6 Sex Gets Better And More Meaningful
Sex can get buried under a longterm relationship, particularly in the exhausting years of career maintenance and child-rearing, but the good news is that we can come out the other side feeling more powerful and sensual than ever. “Our libido can be just as strong as we get older – think of the divorcees who start dating and reinvigorate their sex lives,” explains sex therapist Emily Power Smith. “We’ve learnt not to aspire to an idealised image of how we should look, so we feel more comfortable in our own skin. We also have a better idea of what turns us on.”
According to Emily, experience and confidence allow us to express our desires to a partner, while the ease factor of longer-term relationships mean we naturally engage in more ‘connected sex’, in which eye-gazing, kissing and cuddling all create closeness. “Habit is a huge factor in a satisfying sex life,” Emily says. “And it’s amazing what going to bed naked will do for your sex life.

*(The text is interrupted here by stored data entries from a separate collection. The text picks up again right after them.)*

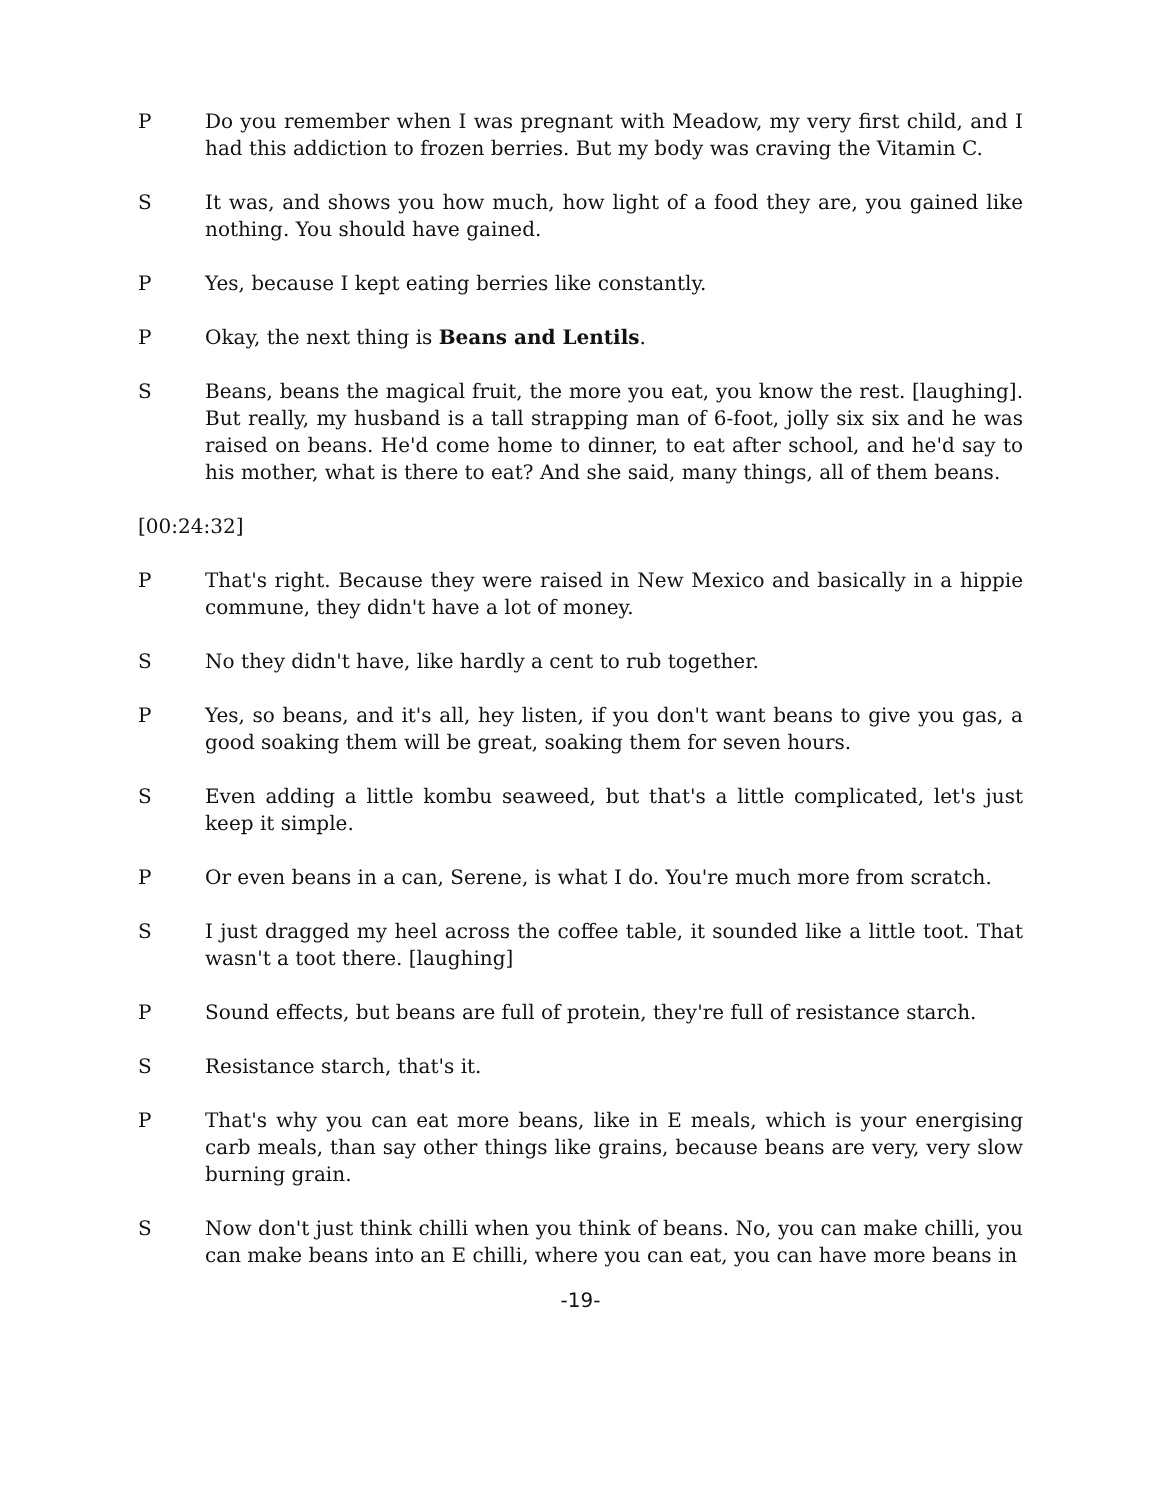P Do you remember when I was pregnant with Meadow, my very first child, and I had this addiction to frozen berries. But my body was craving the Vitamin C.
S It was, and shows you how much, how light of a food they are, you gained like nothing. You should have gained.
P Yes, because I kept eating berries like constantly.
P Okay, the next thing is Beans and Lentils.
S Beans, beans the magical fruit, the more you eat, you know the rest. [laughing]. But really, my husband is a tall strapping man of 6-foot, jolly six six and he was raised on beans. He'd come home to dinner, to eat after school, and he'd say to his mother, what is there to eat? And she said, many things, all of them beans.
[00:24:32]
P That's right. Because they were raised in New Mexico and basically in a hippie commune, they didn't have a lot of money.
S No they didn't have, like hardly a cent to rub together.
P Yes, so beans, and it's all, hey listen, if you don't want beans to give you gas, a good soaking them will be great, soaking them for seven hours.
S Even adding a little kombu seaweed, but that's a little complicated, let's just keep it simple.
P Or even beans in a can, Serene, is what I do. You're much more from scratch.
S I just dragged my heel across the coffee table, it sounded like a little toot. That wasn't a toot there. [laughing]
P Sound effects, but beans are full of protein, they're full of resistance starch.
S Resistance starch, that's it.
P That's why you can eat more beans, like in E meals, which is your energising carb meals, than say other things like grains, because beans are very, very slow burning grain.
S Now don't just think chilli when you think of beans. No, you can make chilli, you can make beans into an E chilli, where you can eat, you can have more beans in
-19-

Ditch the cosy PJs, slip between the sheets without expectation, and see what happens.”
7 We Become Far Less Argumentative
Oh yes, we do! Or at least, we’re better at making our point in a constructive way. “Younger people tend to think of the world in black and white; life shows us that there are often grey areas. We also develop tolerance and compassion,” says Andrew G. Marshall, relationship therapist and author of It’s Not a Midlife Crisis, It’s an Opportunity. In situations when we need to argue our corner, his advice is to report how we feel, rather than acting it out. “Instead of slamming the door, say how you feel and listen to the other person’s response.” Rather than a full-on argument, it’s the start of a constructive conversation.